To participate in this competition, you must start with a base model from our approved list, utilize only open-source data, and limit your fine-tuning to a single 24-hour period. This fine-tuning should be carried out on just one graphics card, which must be either the NVIDIA 4090 or the NVIDIA A100 (40GB). Our competition will feature two hardware tracks: the NVIDIA 4090 track and the NVIDIA A100 track, and each track will be evaluated separately.
Approved Base models:
The starting model for the competition should be an open base model without instruction-tuning. Examples of licenses we’ll accept are MIT, Apache 2, BigScience RAIL. We’re also happy to discuss other licenses on a case by case basis, for example per community interest we’ll accept the LLAMA 2 community license agreement if you’ve requested and been approved for a download link.
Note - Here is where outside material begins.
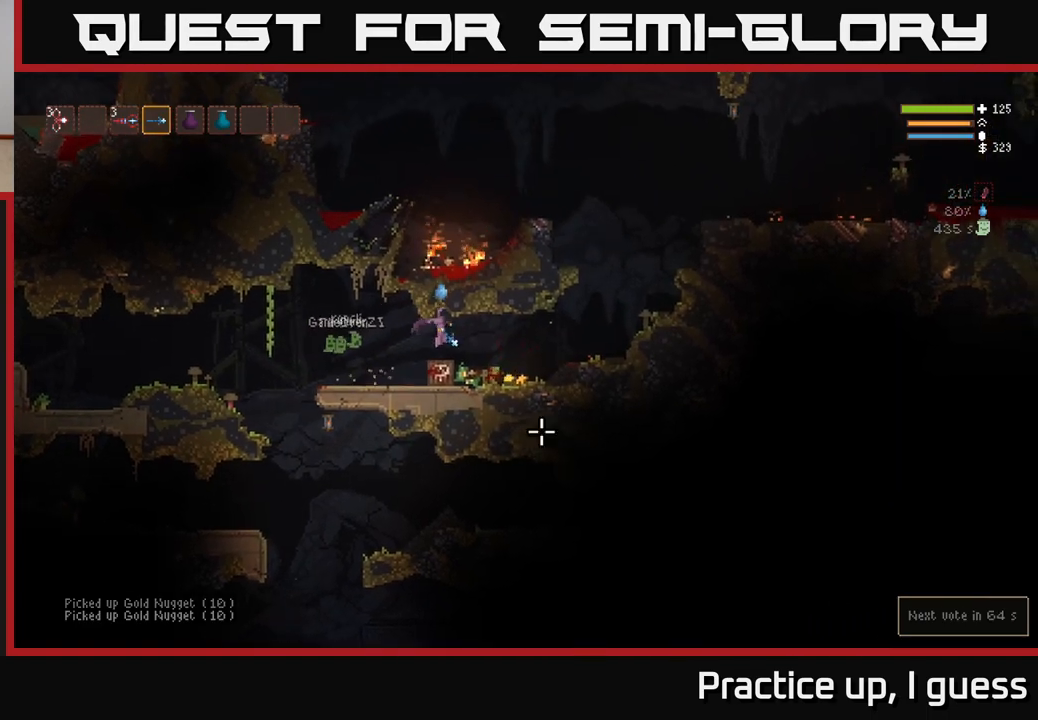
{"buttons": [], "left_stick": "left", "right_stick": "left", "events": [[17, "right_stick", "down"], [67, "right_stick", "left"], [500, "left_stick", "left"]]}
All sizes of the common autoregressive and autoencoder base models listed below are allowed.
- ALBERT
- BART
- BERT
- Bloom
- Cerebras (btlm, GPT)
- Colossal-LLaMA-2-7b-base
- DeBERTa
- DeciLM-6B
- DistilBERT
- Electra
- Falcon
- GPT2
- GPT Neo, J, NeoX, Pythia
- InternLM
- LLaMA or Llama 2
- Mistral
- MPT
- OpenLLaMA
- OPT
- Persimmon
- Qwen
- Red Pajama Base (not instruction tuned models)
- RoBERTa
- T5 (not Flan-T5)
- UL2
If you plan to use an open-source base model family not listed here, please reach out to us and we will consider adding it to the list. Please respect the honor system in place for this competition, and acquire your base model through legitimate channels only. (i.e. No pirated LLaMA weights). Any submissions that use base models obtained through illicit means will be disqualified.
Datasets:
You are welcome to use any open sourced dataset. For example:
- Databricks-Dolly-15
- OpenAssistant Conversations Dataset (oasst1)
- The Flan Collection
- AllenAI Dolma
- RedPajama-Data-1T
- LIMA
Under no circumstances should you use data that infringes upon data usage agreements, copyright laws, or privacy policies. This means you should not use datasets that utilize generated content, whether in the form of instructions/prompts or results/answers from another LLM if that LLM did not have a permissive license that explicitly allowed you to do so. If you opt to create your own dataset, it must be open-sourced and readily accessible to the general public at the time of submission. Some concrete clarifications:
- Any generated llm dataset must be generated from one of the approved base models
- You can under no circumstance use datasets generated by ChatGPT
- You can generate a dataset with Llama2 if you make sure that your dataset is released with the Llama2 license and if in your submission the generated dataset is only consumed by Llama2. Other models have similar licenses like qwen
- You can generate a dataset using internlm (apache 2 license) to finetune any other LLM on the approved model list
Evaluation:
The evaluation process in our competition will be conducted in two stages. In the first stage, we will run a subset of HELM benchmark along with a set of secret holdout tasks. The holdout tasks will consist of logic reasoning type of multiple-choice Q&A scenarios as well as conversational chat tasks. Submissions will be ranked based on their performance across all tasks. The ranking will be determined by the geometric mean across all evaluation tasks. This score will be shown in the leaderboard. For the most up-to-date details on which specific HELM tasks we’re evaluating, please parse the .conf
files in our starter repo https://github.com/llm-efficiency-challenge/neurips_llm_efficiency_challenge. Keep in mind that your submission needs to take at most 2 hours on the sample .conf
files we’ve provided. There are also some hardware constraints that we’ll have in place for practical reasons simply because that’s the hardware that the organizers have available 128GB of RAM and 500GB of Disk
\(\text{score} = \Pi ( \text{mean-win-rate(\text{task})} )\)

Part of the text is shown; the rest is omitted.